Conclusion

Nous avons tenté d’étudier, dans une optique sociologique, le roman toihirien. Il en ressort qu’il peut être considéré non seulement comme témoignage d’une fiction mais aussi comme fiction d’un témoignage. Témoignage d’une fiction parce qu’il s’agit bien d’un roman qui prend en charge l’histoire nationale (La République) ; et fiction d’un témoignage parce que cette histoire nous a été livrée non pas comme un document historique mais comme une œuvre littéraire – en l’occurrence un roman.

Mais ce roman présente autre chose que son rapport à l’histoire. Car il ne serait pas excessif de le qualifier comme le roman de l’identité comorienne. Il déplie, en effet, les « manières » de vivre des Comoriens : leur façon de s’habiller, de cuisiner, de construire leurs logements, de croire, de se distraire, de se marier, de traiter la femme, de débattre…

Roman de l’identité nationale ? Certainement. Roman de la critique sociale aussi. Car, derrière l’écriture de l’histoire et de l’identité nationales, on lit dans le roman toihirien, une critique acerbe de la société comorienne : un individu faible, une communauté irresponsable et sans vision de l’avenir, un Etat répressif. Et même au-delà de la société comorienne, on discerne une critique très sévère de la France présentée comme raciste et dont les ressortissants ne sont que des dégénérés. Ajoutons, pour terminer, la stigmatisation de la politique communiste.

Le roman toihirien semble être écrit pour deux lecteurs principaux : un lecteur comorien et un lecteur français. L’accueil de La République, à sa publication, a été très frais voire même fort controversé. Deux travaux universitaires émanant de deux commentateurs comoriens sont venus apporter un peu de chaleur (2006 et 2009) et ainsi tempérer la froideur du départ. En revanche, Le Kafir, quelque peu ignoré à sa publication, a connu par la suite un accueil élogieux.

Nous avons trouvé le roman toihirien ambitieux (l’envie d’écrire l’identité d’un pays), courageux (stigmatisation de la société) et intelligent (analyses souvent clairvoyantes et parfois fort brillantes). C’est un roman d’ouverture. En effet, tout en restant un véritable roman comorien (s’enracine essentiellement dans un cadre spatio-temporel comorien), il a voulu se brancher sur la littérature africaine francophone dont il découle immédiatement (de par ses thèmes, sa langue et son esthétique) et a même tenté (un peu vainement) de se trouver un lecteur français.

Précisons cependant quelques unes de ses insuffisances. Le roman toihirien est clairement misogyne, un brin raciste et le héros du Kafir (un Comorien) est si occidentalisé qu’il ignore ou méprise la culture comorienne.
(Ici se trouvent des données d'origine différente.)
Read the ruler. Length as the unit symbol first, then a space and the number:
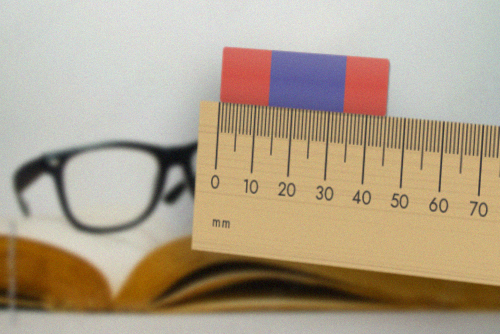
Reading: mm 45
Ajoutons que ce roman vilipende, démesurément, aussi bien l’intellectuel comorien que les Etats comorien et français.

En entreprenant cette recherche, nous avons tenté de doter la jeune littérature comorienne d’un début de discours critique afin de la faire exister et ainsi l’intégrer à l’ensemble des littératures francophones dans lequel elle mérite pleinement de figurer. Nous avons voulu également offrir aux enseignants comoriens de Lettres (du secondaire et du supérieur) un outil pédagogique d’accompagnement (fort modeste mais utile) dans leurs cours.

La tâche est bien entendu immense. Ce travail se veut le début d’autres travaux à suivre. Osons espérer que nous serons rejoints, dans cette entreprise, par d’autres chercheurs pour mettre en valeur cette jeune littérature fragile parce que émergente ; et développer ainsi un nouveau domaine de connaissances.